Surgical morbidity and mortality are higher in patients who have complex medical problems in addition to esophageal reflux. Approximately 10% of patients with reflux develop Barrett esophagus, a precursor for adenocarcinoma of the esophagus.[68] Superficial esophageal adenocarcinoma may be curable with endoscopic therapy[69], but more advanced malignancy has a poorer prognosis.
Complications
Complications associated with GERD include:
- Esophagitis: Patients with Grade C and D esophagitis in the Los Angeles classification are characterized as having severe reflux. These patients have the lowest healing rate with PPIs and lifestyle modification. Patients with severe reflux esophagitis are more likely to relapse after treatment and have a greater risk of developing Barrett esophagus. These patients should undergo endoscopy 8 to 10 weeks after PPI therapy to monitor healing progress and assess for complications.
- Esophageal stricture development: Dilatation is the mainstay of management if the stricture persists despite improvement or resolution of esophagitis.
- Peptic stricture: This complication tends to occur in older patients with GERD who have had the condition for a longer duration, have abnormal esophageal motility, and do not receive or maintain treatment for their reflux symptoms.
- Barrett esophagus: This occurs in 5% to 15% of patients with reflux esophagitis. This complication is most likely to occur in White male patients over the age of 50 with severe reflux esophagitis who have had the symptoms for a longer duration.
- Esophageal adenocarcinoma: This occurs in 5% of patients with Barrett esophagus, especially when it involves a long segment of the esophagus. It is approximately 8-fold more common in men than in women.
- Other complications: Peptic ulceration, gastric cardia cancer, upper gastrointestinal bleeding, iron deficiency anemia due to chronic blood loss, laryngitis, cough, sinusitis, bronchial asthma, idiopathic pulmonary fibrosis, and dental erosions.[70][71]
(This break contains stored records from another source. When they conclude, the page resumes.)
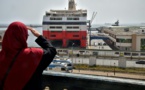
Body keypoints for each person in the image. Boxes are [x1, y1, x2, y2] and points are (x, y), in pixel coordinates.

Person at [0, 21, 57, 90]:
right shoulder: (33, 54)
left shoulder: (2, 56)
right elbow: (52, 50)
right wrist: (39, 36)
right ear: (23, 37)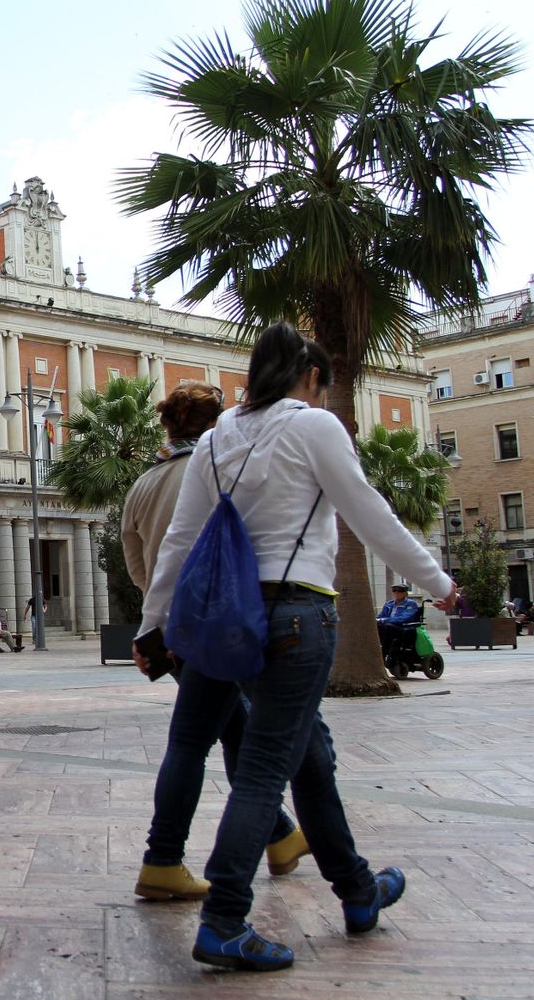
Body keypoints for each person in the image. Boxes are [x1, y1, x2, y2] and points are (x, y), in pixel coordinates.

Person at [141, 324, 457, 973]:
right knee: (263, 771)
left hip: (223, 619)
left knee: (307, 759)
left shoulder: (215, 437)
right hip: (296, 615)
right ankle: (225, 918)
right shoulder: (314, 427)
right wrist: (437, 582)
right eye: (322, 383)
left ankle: (359, 892)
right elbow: (366, 513)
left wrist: (153, 621)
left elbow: (178, 539)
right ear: (310, 375)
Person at [121, 381, 309, 902]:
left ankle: (280, 837)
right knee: (202, 739)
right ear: (217, 421)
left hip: (175, 627)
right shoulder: (221, 468)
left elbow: (138, 564)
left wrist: (160, 617)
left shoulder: (143, 484)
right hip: (223, 623)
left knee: (230, 730)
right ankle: (164, 858)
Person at [375, 584, 422, 655]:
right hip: (389, 627)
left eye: (400, 591)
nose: (397, 593)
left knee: (388, 626)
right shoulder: (389, 604)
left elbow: (403, 618)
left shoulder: (411, 604)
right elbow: (381, 616)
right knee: (376, 625)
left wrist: (384, 620)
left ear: (405, 593)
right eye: (394, 591)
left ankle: (384, 652)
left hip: (403, 628)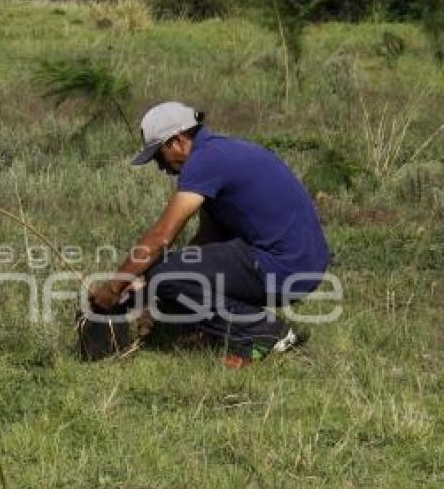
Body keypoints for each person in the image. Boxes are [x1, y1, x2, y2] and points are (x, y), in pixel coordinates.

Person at [89, 101, 331, 368]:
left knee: (167, 275)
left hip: (286, 265)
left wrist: (115, 287)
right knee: (169, 274)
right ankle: (221, 331)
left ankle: (262, 330)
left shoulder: (205, 162)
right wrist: (145, 284)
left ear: (177, 141)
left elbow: (160, 237)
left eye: (158, 156)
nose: (160, 166)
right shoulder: (222, 151)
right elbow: (207, 239)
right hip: (304, 263)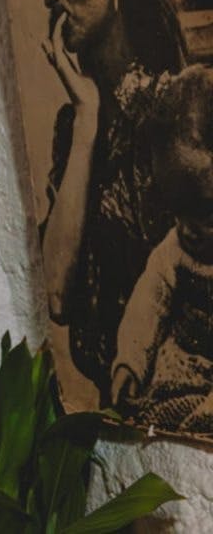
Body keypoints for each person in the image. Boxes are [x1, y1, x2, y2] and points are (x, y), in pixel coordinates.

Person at [36, 0, 186, 404]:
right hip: (112, 411)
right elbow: (57, 295)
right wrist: (87, 118)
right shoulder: (75, 124)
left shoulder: (178, 107)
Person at [112, 64, 213, 431]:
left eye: (205, 211)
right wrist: (130, 362)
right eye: (178, 212)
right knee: (156, 421)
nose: (188, 228)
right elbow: (148, 305)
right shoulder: (174, 250)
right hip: (182, 372)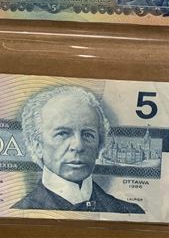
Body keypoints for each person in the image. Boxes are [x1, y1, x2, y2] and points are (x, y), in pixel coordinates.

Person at [12, 86, 143, 213]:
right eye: (62, 133)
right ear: (37, 146)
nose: (78, 146)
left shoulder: (130, 212)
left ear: (99, 146)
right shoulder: (18, 214)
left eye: (88, 135)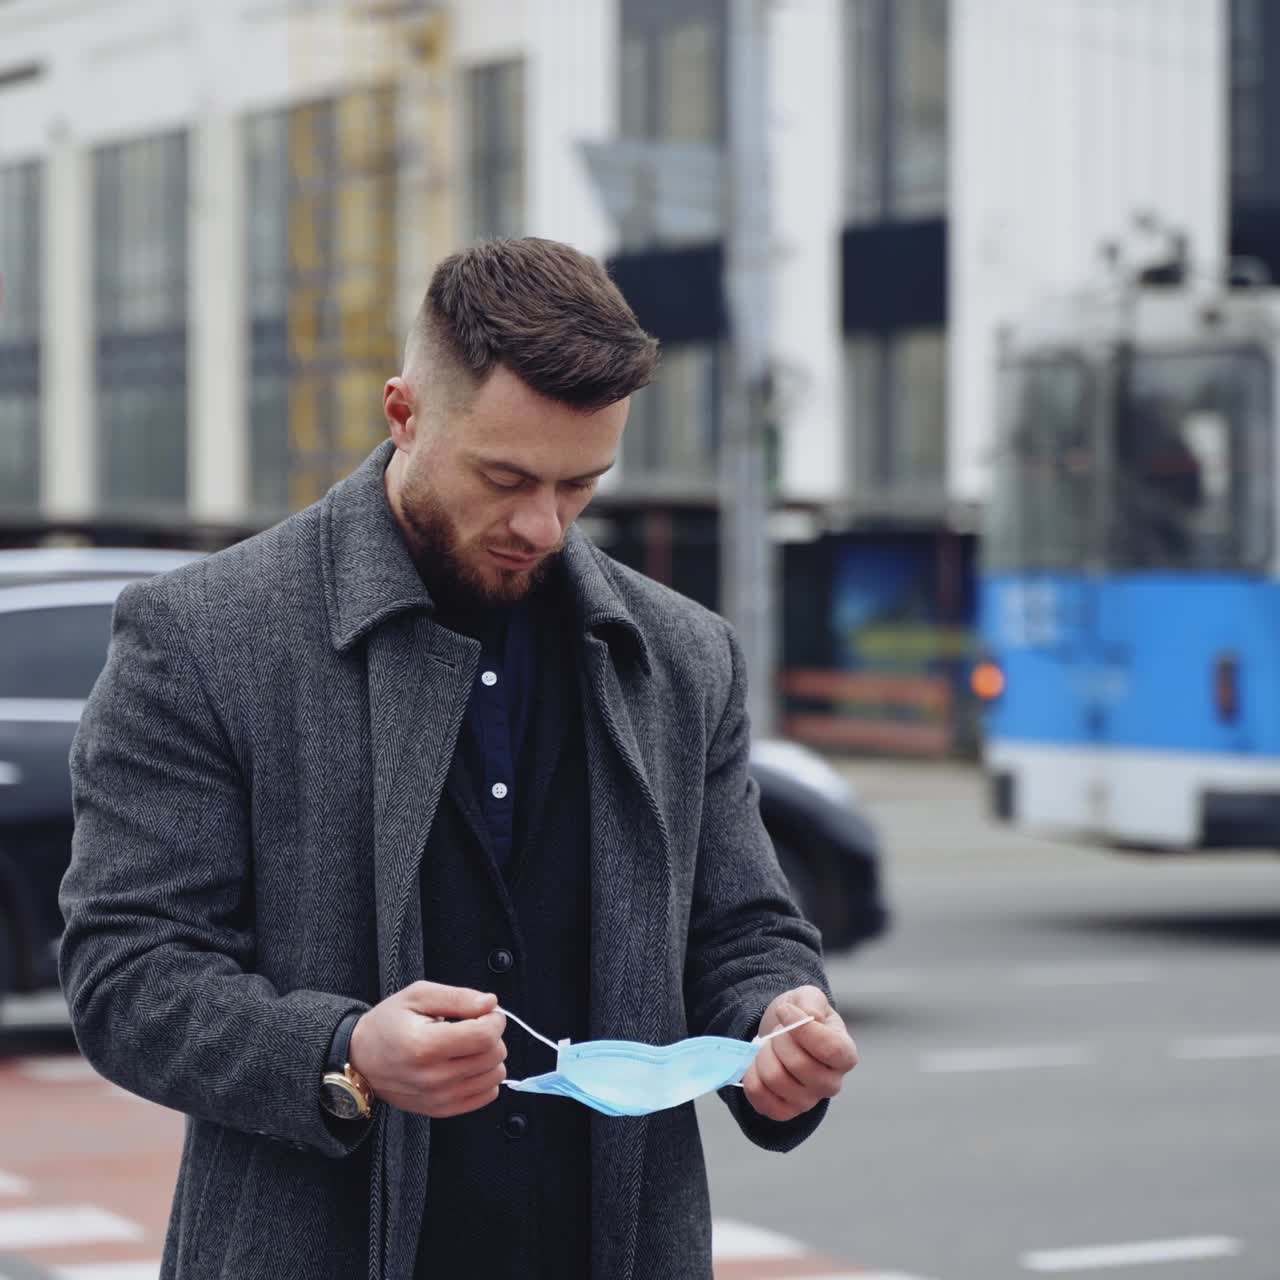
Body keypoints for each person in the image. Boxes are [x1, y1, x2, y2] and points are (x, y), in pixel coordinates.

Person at [59, 237, 857, 1280]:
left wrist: (777, 1019)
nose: (542, 524)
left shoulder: (681, 653)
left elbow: (743, 926)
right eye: (505, 476)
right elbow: (127, 971)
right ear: (403, 413)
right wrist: (341, 1053)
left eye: (581, 485)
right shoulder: (203, 634)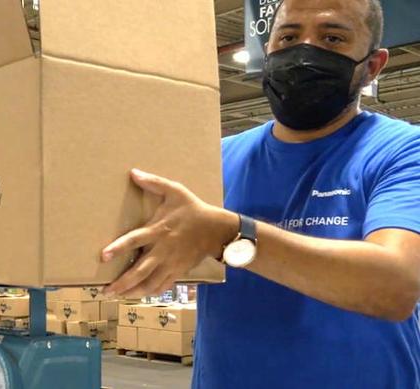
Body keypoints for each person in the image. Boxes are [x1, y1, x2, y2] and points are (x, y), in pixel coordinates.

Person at [101, 0, 420, 387]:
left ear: (372, 65)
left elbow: (397, 286)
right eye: (288, 36)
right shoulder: (216, 159)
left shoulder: (402, 150)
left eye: (332, 37)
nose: (303, 52)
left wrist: (228, 234)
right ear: (266, 52)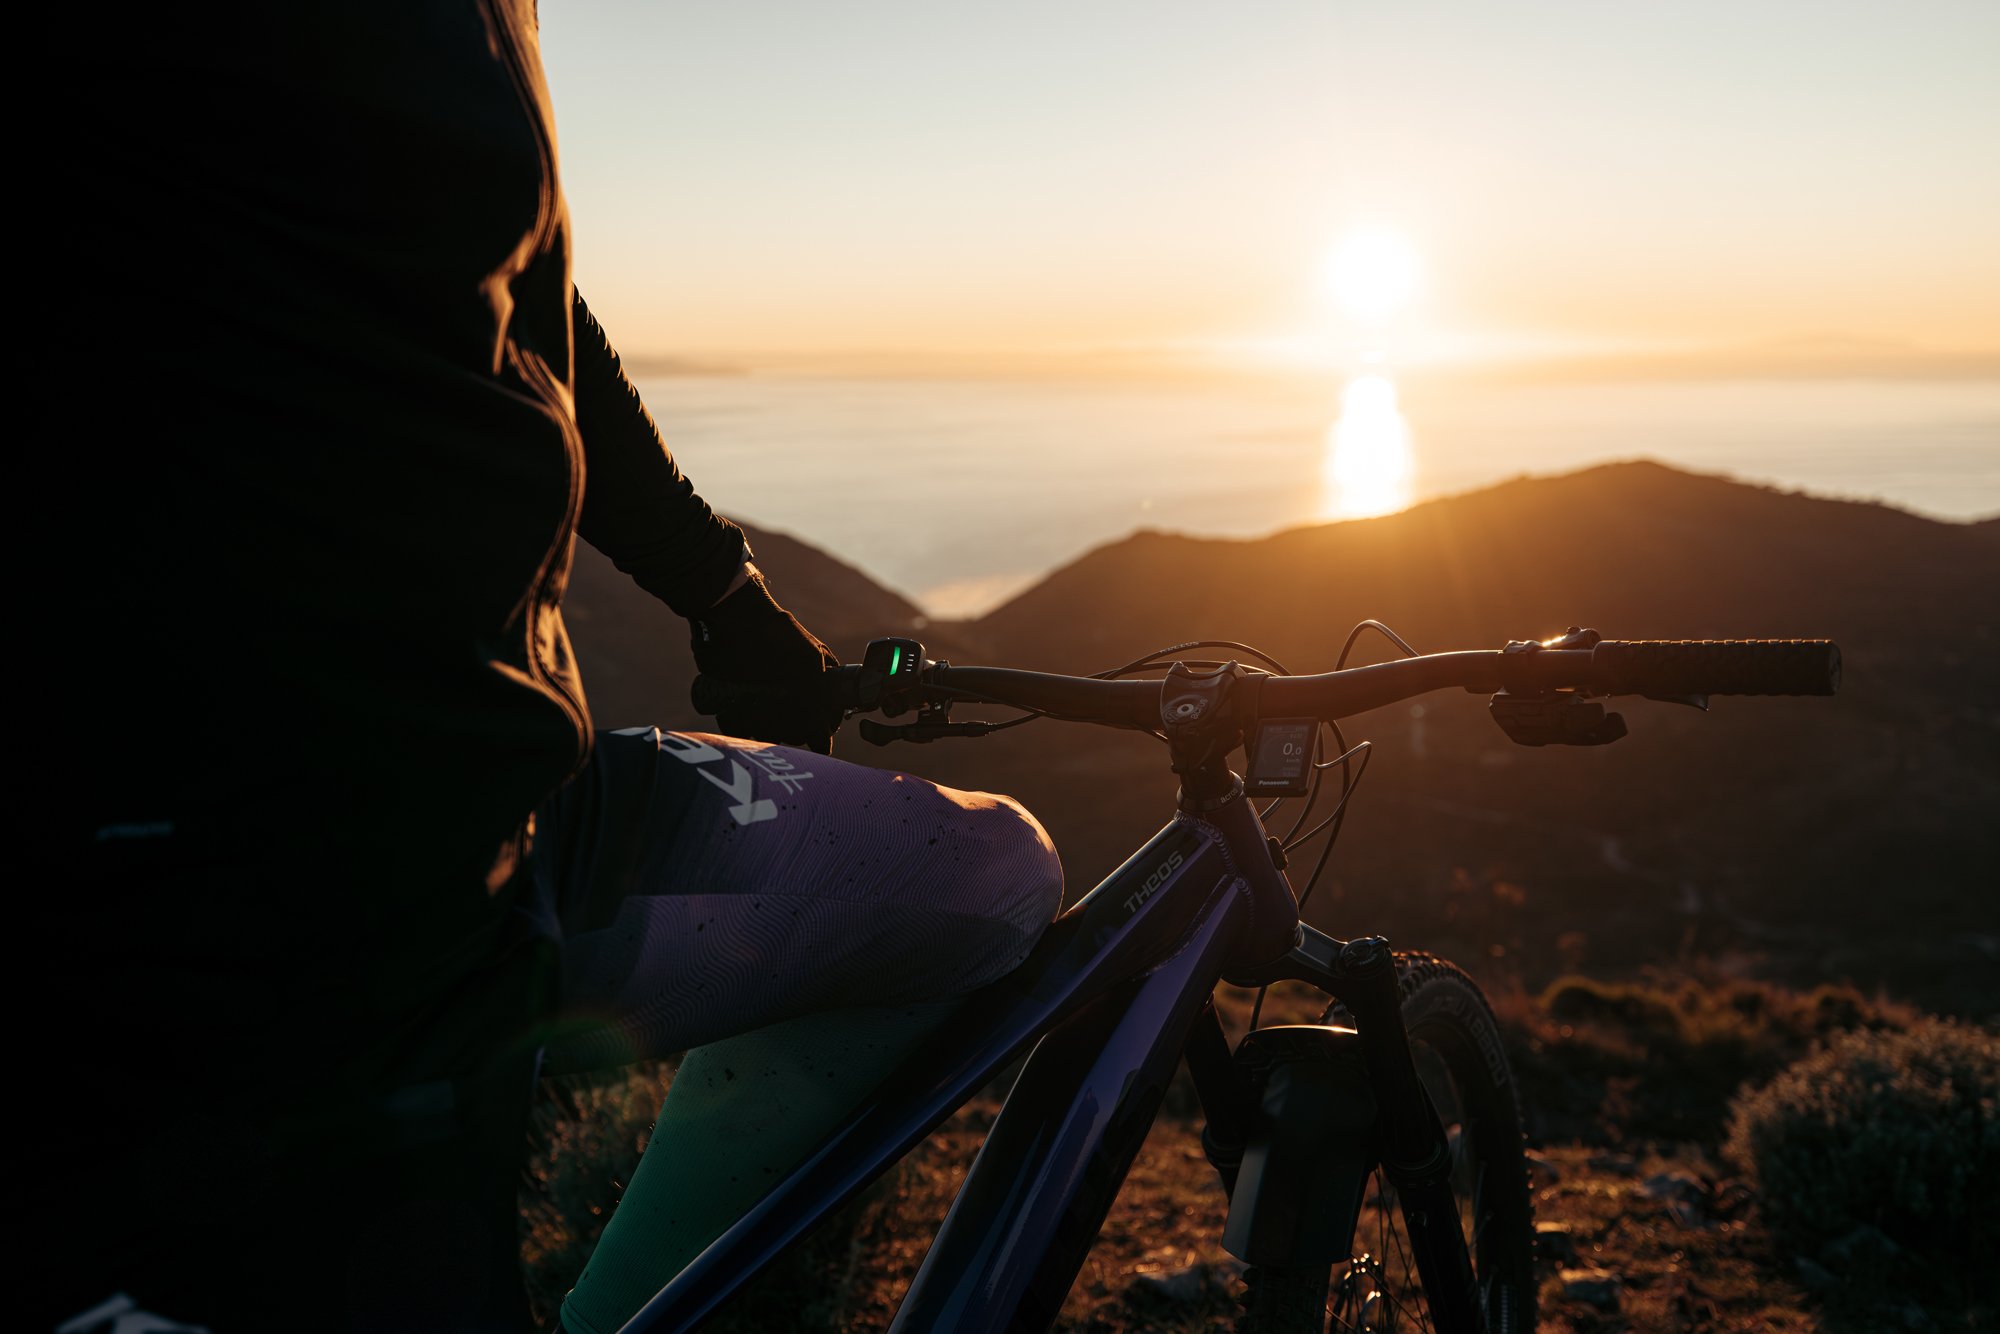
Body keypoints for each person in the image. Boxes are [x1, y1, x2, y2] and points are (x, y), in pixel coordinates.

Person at [36, 7, 1061, 1331]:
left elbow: (510, 283)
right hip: (240, 904)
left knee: (979, 875)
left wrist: (720, 588)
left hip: (495, 822)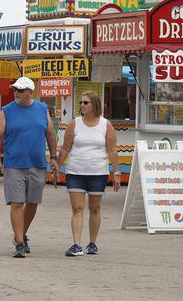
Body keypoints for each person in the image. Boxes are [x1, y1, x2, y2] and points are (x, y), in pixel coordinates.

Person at [0, 77, 59, 258]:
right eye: (15, 89)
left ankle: (20, 234)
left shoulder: (42, 109)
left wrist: (53, 158)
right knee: (17, 203)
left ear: (30, 91)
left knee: (33, 203)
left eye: (20, 90)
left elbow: (50, 134)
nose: (16, 92)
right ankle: (20, 243)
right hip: (14, 164)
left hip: (37, 163)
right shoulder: (6, 111)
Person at [56, 91, 119, 257]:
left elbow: (112, 150)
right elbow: (65, 148)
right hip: (75, 171)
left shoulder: (106, 125)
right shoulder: (74, 124)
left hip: (98, 172)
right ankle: (76, 244)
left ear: (95, 105)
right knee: (77, 208)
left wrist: (117, 172)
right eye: (81, 103)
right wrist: (56, 168)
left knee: (95, 208)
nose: (82, 105)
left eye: (86, 102)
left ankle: (92, 242)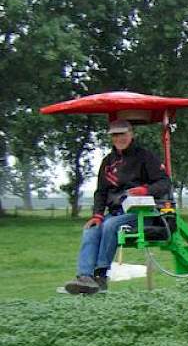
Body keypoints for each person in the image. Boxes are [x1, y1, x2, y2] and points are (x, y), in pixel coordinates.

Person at [63, 119, 171, 294]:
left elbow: (164, 183)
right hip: (114, 212)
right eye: (115, 135)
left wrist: (145, 190)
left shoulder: (145, 157)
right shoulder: (107, 162)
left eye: (122, 134)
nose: (119, 138)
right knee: (92, 229)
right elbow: (101, 192)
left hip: (142, 213)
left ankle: (100, 275)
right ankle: (84, 277)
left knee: (110, 225)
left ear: (131, 134)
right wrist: (97, 214)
Deterrence and Patient Education
Lifestyle modifications are an essential part of treatment for patients with GERD. Patients are advised to make the following changes in their lifestyle:
- Weight loss if overweight
- Avoid alcohol, chocolate, citrus juice, peppermint, and coffee
- Avoid large meals
- Wait 3 hours after a meal before lying down
- Elevate the head of the bed by 8 inches
- Avoid bending or stooping
Pearls and Other Issues
The diagnosis of GERD is usually based on typical symptoms (eg, heartburn, regurgitation, and noncardiac chest pain) and clinical response to PPI therapy. Patients with atypical symptoms, including pulmonary or upper airway symptoms, should have objective testing with endoscopy and ambulatory reflux monitoring. Additionally, patients presenting with chest pain require further evaluation to exclude cardiac causes of chest pain before an empiric course of PPI therapy is recommended.
Patients with refractory symptoms after an 8- to 12-week trial of a PPI, those found to have severe reflux esophagitis, those who have Barrett esophagus, or those who have concurrent eosinophilic esophagitis should remain on maintenance medical therapy. In the absence of these factors, medical treatment should be discontinued if symptoms resolve with the initial course of a PPI.